GIVEN DATA:
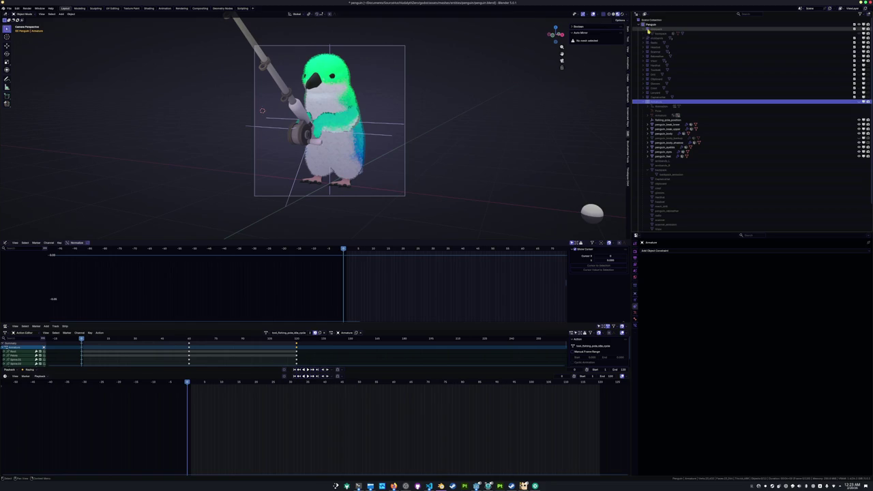
# Try the Outliner filter with 'bon', clear it, and set Display Mode to Blender File
pyautogui.click(644, 29)
pyautogui.click(747, 14)
pyautogui.write('bo')
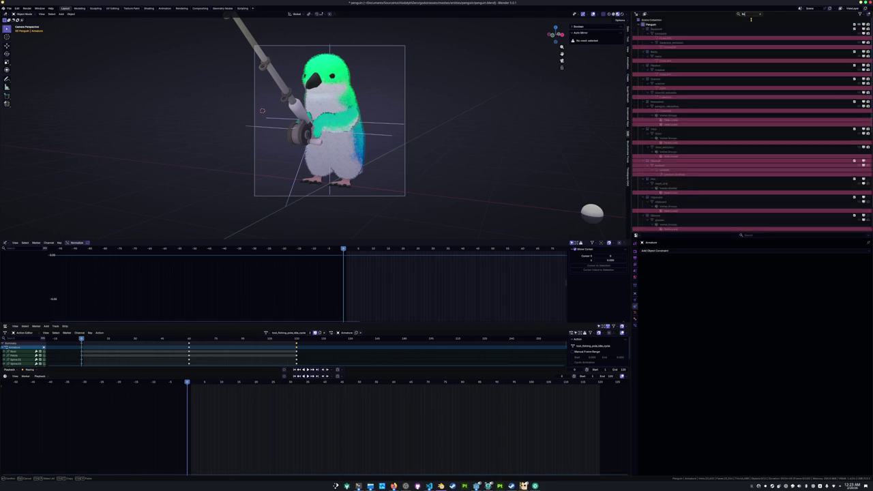
pyautogui.write('n')
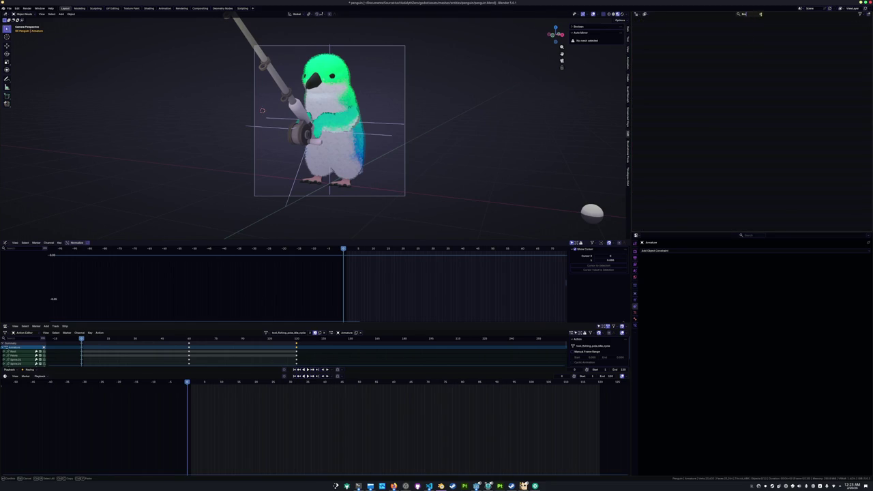
pyautogui.press('BackSpace')
pyautogui.press('BackSpace')
pyautogui.press('BackSpace')
pyautogui.click(645, 14)
pyautogui.click(656, 41)
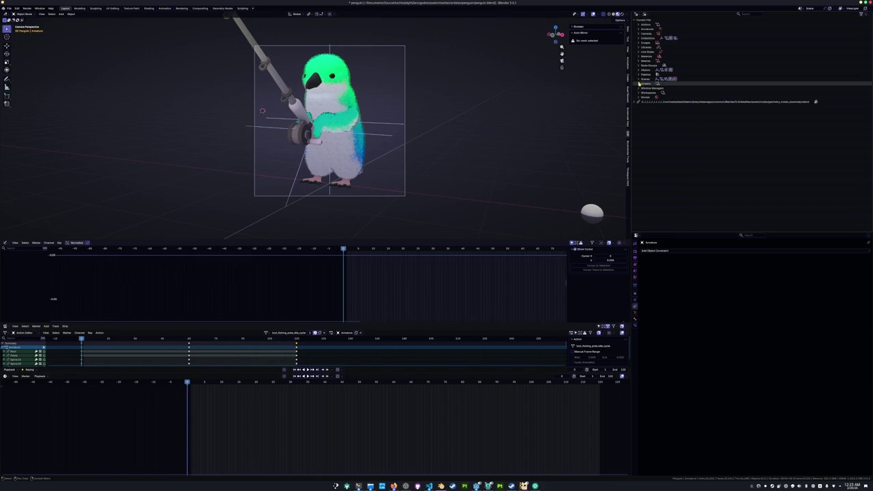
# Expand Actions in the Blender File list and delete one action from the file
pyautogui.click(638, 25)
pyautogui.click(644, 56)
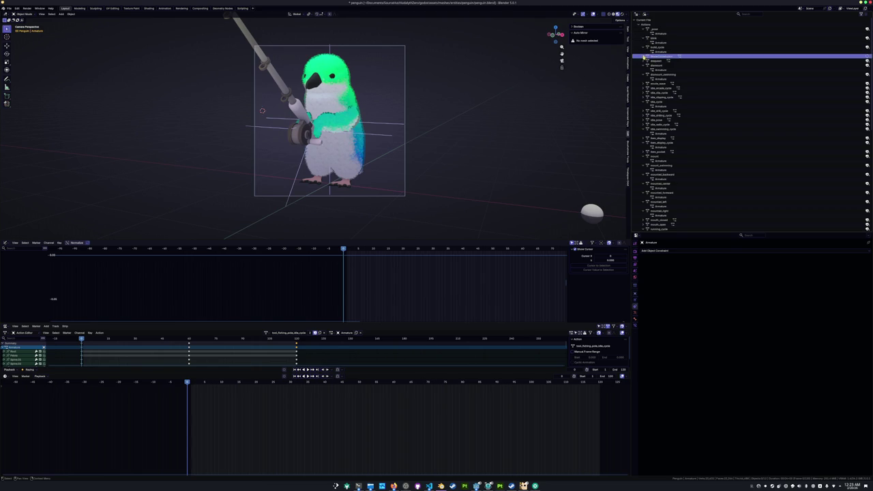
pyautogui.press('Delete')
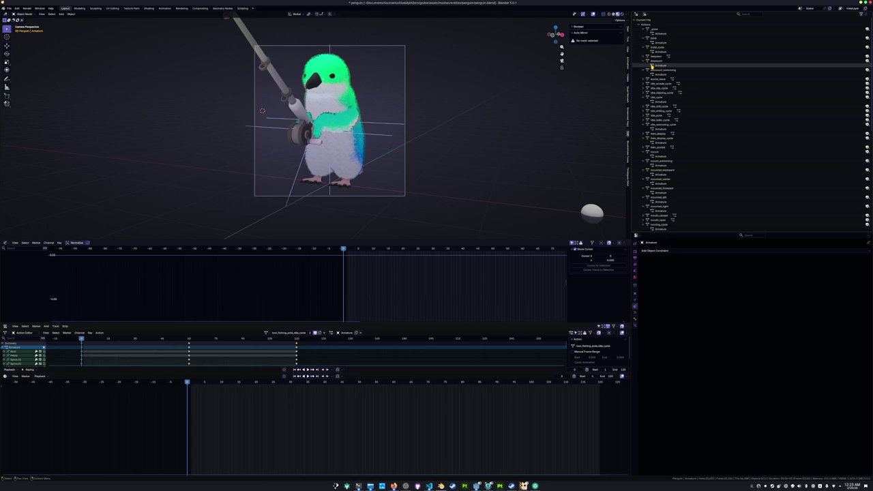
# Assign idle_cycle as the rig's active action from the Action Editor list
pyautogui.click(266, 333)
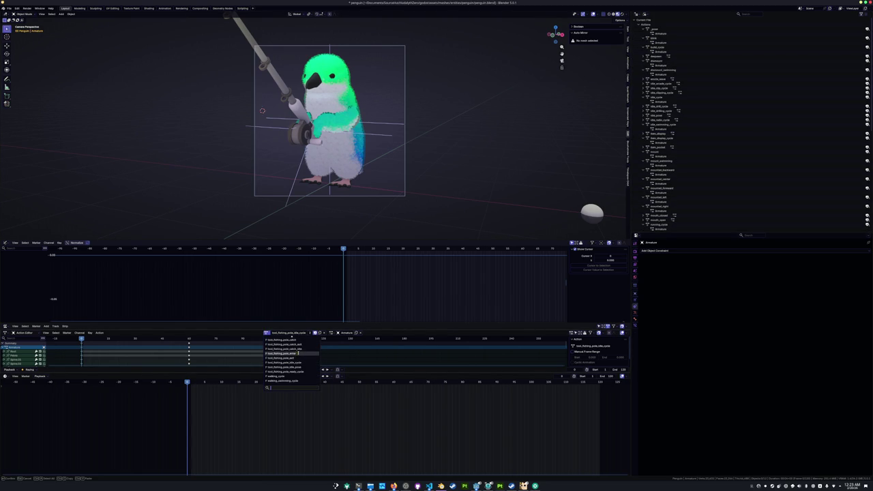
pyautogui.scroll(5, 298, 352)
pyautogui.scroll(2, 297, 352)
pyautogui.scroll(2, 297, 352)
pyautogui.scroll(3, 296, 350)
pyautogui.scroll(2, 295, 348)
pyautogui.scroll(-1, 293, 354)
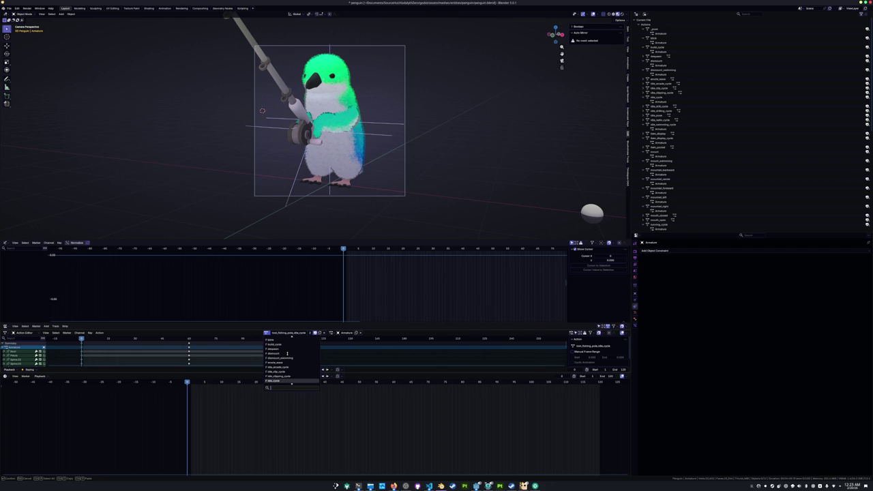
pyautogui.scroll(-2, 286, 369)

TASK DESCRIPTION:
The result should be the material above, unchanged and free of pictures; please print it.

EXERCISE RESULT:
# Try the Outliner filter with 'bon', clear it, and set Display Mode to Blender File
pyautogui.click(644, 29)
pyautogui.click(747, 14)
pyautogui.write('bo')
pyautogui.write('n')
pyautogui.press('BackSpace')
pyautogui.press('BackSpace')
pyautogui.press('BackSpace')
pyautogui.click(645, 14)
pyautogui.click(656, 41)
# Expand Actions in the Blender File list and delete one action from the file
pyautogui.click(638, 25)
pyautogui.click(644, 56)
pyautogui.press('Delete')
# Assign idle_cycle as the rig's active action from the Action Editor list
pyautogui.click(266, 333)
pyautogui.scroll(5, 298, 352)
pyautogui.scroll(2, 297, 352)
pyautogui.scroll(2, 297, 352)
pyautogui.scroll(3, 296, 350)
pyautogui.scroll(2, 295, 348)
pyautogui.scroll(-1, 293, 354)
pyautogui.scroll(-2, 286, 369)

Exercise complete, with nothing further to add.